● **Recorded information**:
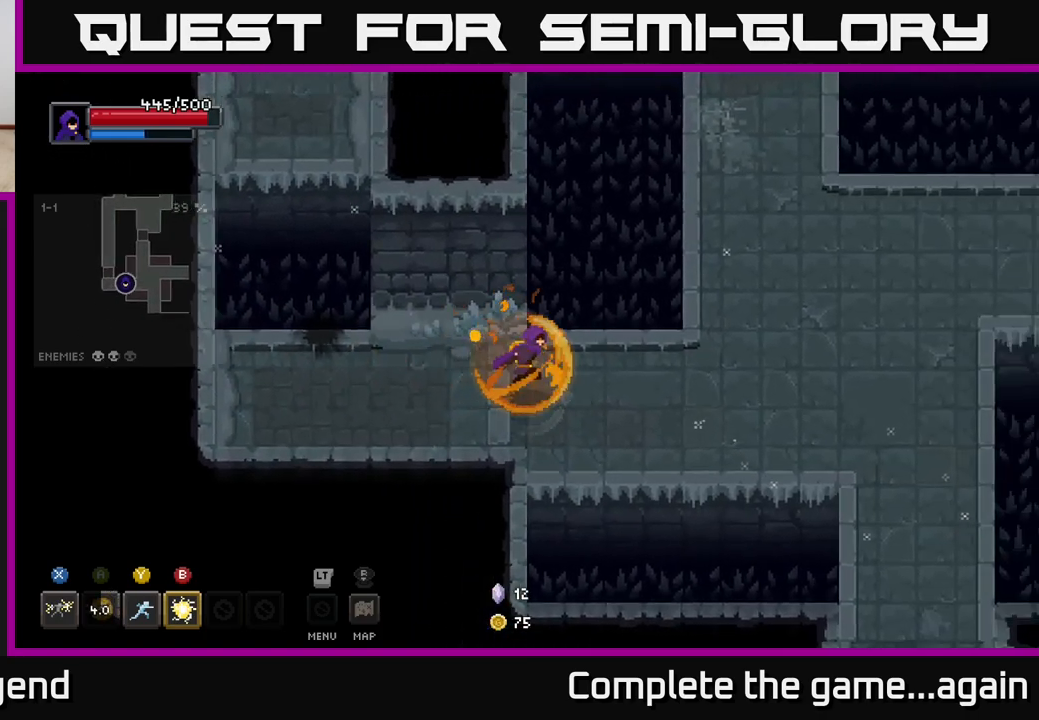
{"buttons": [], "left_stick": "right", "right_stick": "center", "events": []}
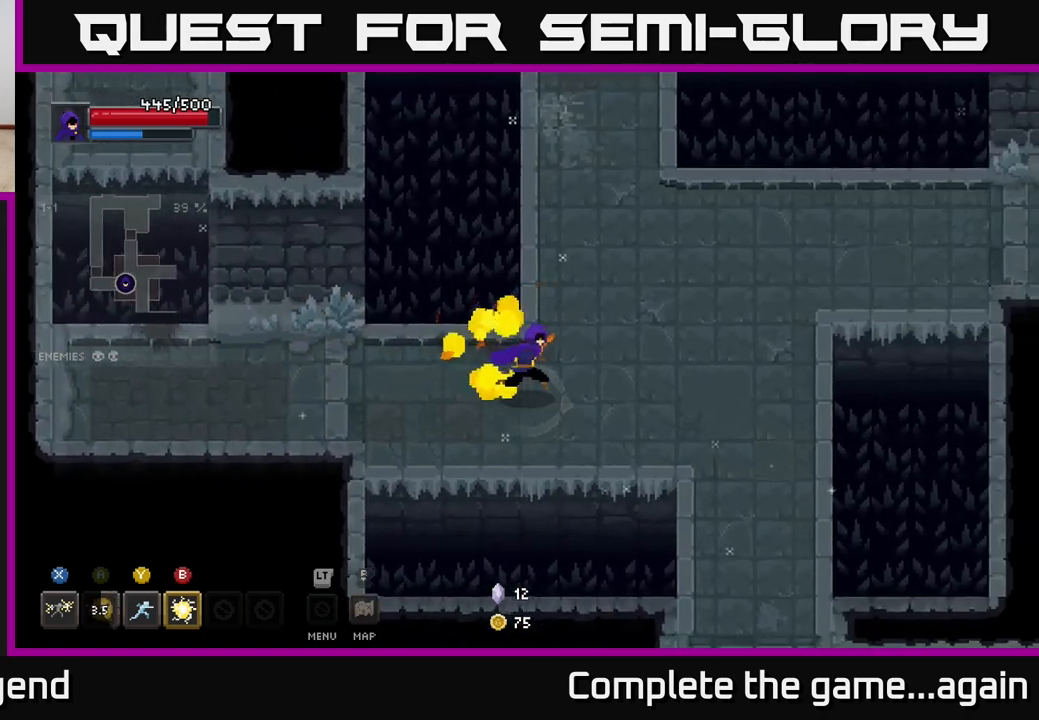
{"buttons": [], "left_stick": "down-right", "right_stick": "center", "events": [[417, "left_stick", "down-right"]]}
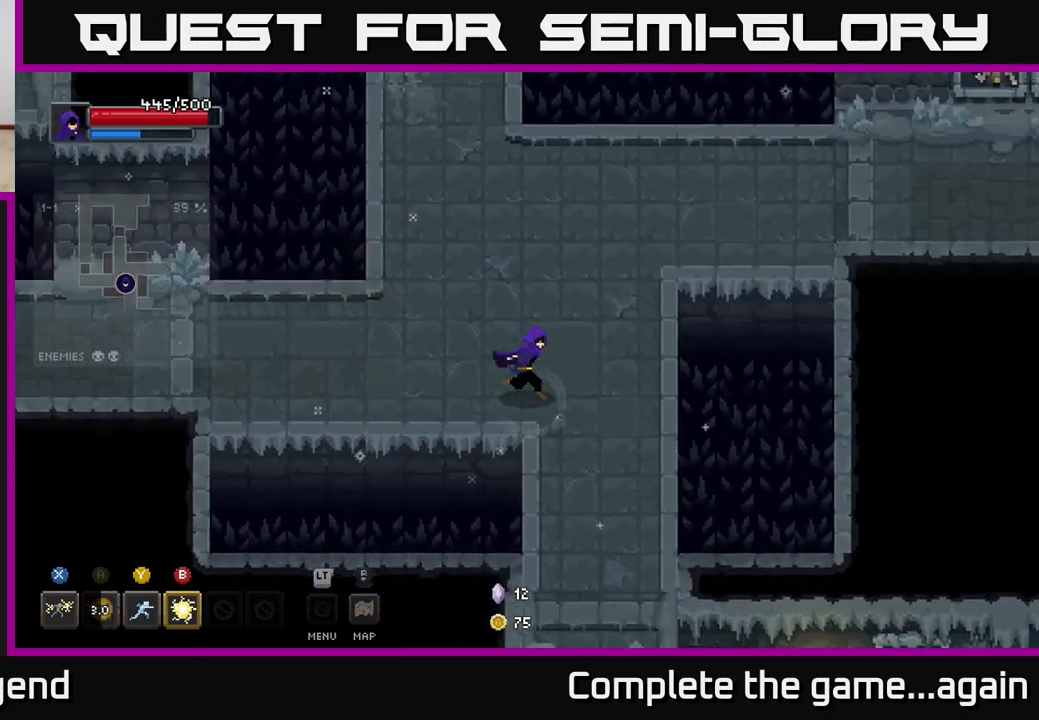
{"buttons": [], "left_stick": "down", "right_stick": "center", "events": [[183, "left_stick", "down"]]}
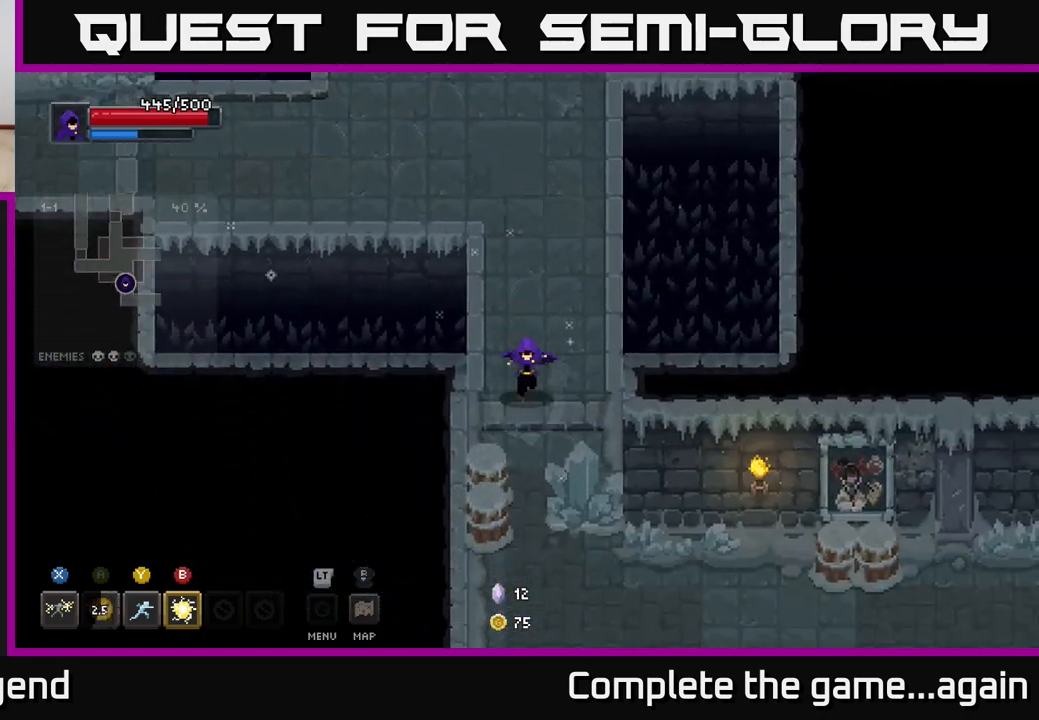
{"buttons": [], "left_stick": "up-left", "right_stick": "center", "events": [[67, "left_stick", "down-right"], [283, "left_stick", "down-left"], [417, "left_stick", "up-left"]]}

● **Task directions**:
The expected answer is an unaltered copy of the listing, images removed.

● **Your response**:
{"buttons": [], "left_stick": "right", "right_stick": "center", "events": []}
{"buttons": [], "left_stick": "down-right", "right_stick": "center", "events": [[417, "left_stick", "down-right"]]}
{"buttons": [], "left_stick": "down", "right_stick": "center", "events": [[183, "left_stick", "down"]]}
{"buttons": [], "left_stick": "up-left", "right_stick": "center", "events": [[67, "left_stick", "down-right"], [283, "left_stick", "down-left"], [417, "left_stick", "up-left"]]}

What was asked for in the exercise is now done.